Extract provided:
* * * * * * *

The Dr. Strangelove’s are at it again. As if there wasn’t enough to worry about with the possibility of Donald Trump resuming the presidency of the U.S., some of his former allies are proposing that, should he be elected, the United States restart the underground testing of nuclear weapons. Robert C. O’Brien, a former national security adviser to Trump, is leading the charge.
According to O’Brien, testing would help the United States “maintain technical and numerical superiority to the combined Chinese and Russian nuclear stockpiles.” What the gentleman is suggesting sounds suspiciously like an arms race.
The U.S. gave up the explosive testing of nuclear arms in 1992 as the Cold War ended, and the other atomic powers followed. The U.S. now does its testing with supercomputers, the world’s most powerful X-ray machine and a laser system the size of a football stadium. O’Brien pooh-poohs such work as just computer modelling.
None of the nuclear powers are behaving themselves. The five major nuclear powers—the U.S., China, Russia, Britain and France—are signatories of the Treaty on the Non-Proliferation of Nuclear Weapons and obligated under Article VI to pursue negotiations to end the nuclear arms race and achieve nuclear disarmament. Neither they nor the non-signatories—India, Israel, Pakistan and North Korea—are doing anything of the kind.

* * * * * * *

Stored data entries:
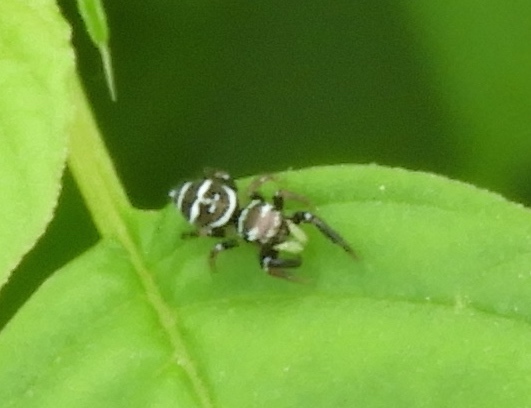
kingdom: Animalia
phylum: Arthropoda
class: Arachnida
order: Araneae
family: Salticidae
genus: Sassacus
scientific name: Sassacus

* * * * * * *

Requirement 1:
Render this sentence from the commentary on nuclear testing into Spanish: "The U.S. gave up the explosive testing of nuclear arms in 1992 as the Cold War ended, and the other atomic powers followed."
Requirement 2:
Resume the commentary on nuclear testing, picking up right after its final sentence.
The listing has no connection to the commentary on nuclear testing.

Output 1:
Estados Unidos abandonó las pruebas explosivas de armas nucleares en 1992, cuando terminó la Guerra Fría, y las demás potencias atómicas hicieron lo mismo.

Output 2:
To the contrary, all are upgrading their arsenals. Furthermore, satellite images reveal that China, Russia and the U.S. are actively expanding their nuclear testing facilities. China and Russia have said little about construction at their sites, but the Americans insist that they are simply modernizing facilities for testing components and will not involve chain reactions. Furthermore, the Biden administration has proposed to Russia and China that they install radiation detection equipment near one another’s subcritical experiments to ensure an atomic chain reaction does not occur.
So would that change under a Trump administration? During his last term, his administration considered conducting an underground test in hopes of coercing Russia and China into arms control talks. And apparently there’s increasing interest from members of Congress, the military and U.S. weapons laboratories to resume full-scale explosive tests. Trump’s campaign managers, while not directly addressing his position on nuclear testing said O’Brien and others were “misguided, speaking prematurely, and may well be entirely wrong.” Given Trump’s impulsive nature, who knows what that “may” actually means.
Nuclear experts say that ending testing has actually given the U.S. an edge because it has limited other powers from making their arsenals even more diverse and deadly. Siegfried Hecker, a former director of the Los Alamos weapons lab in New Mexico, where the atomic bomb was first tested, states “China has much more to gain from resuming testing than we do.”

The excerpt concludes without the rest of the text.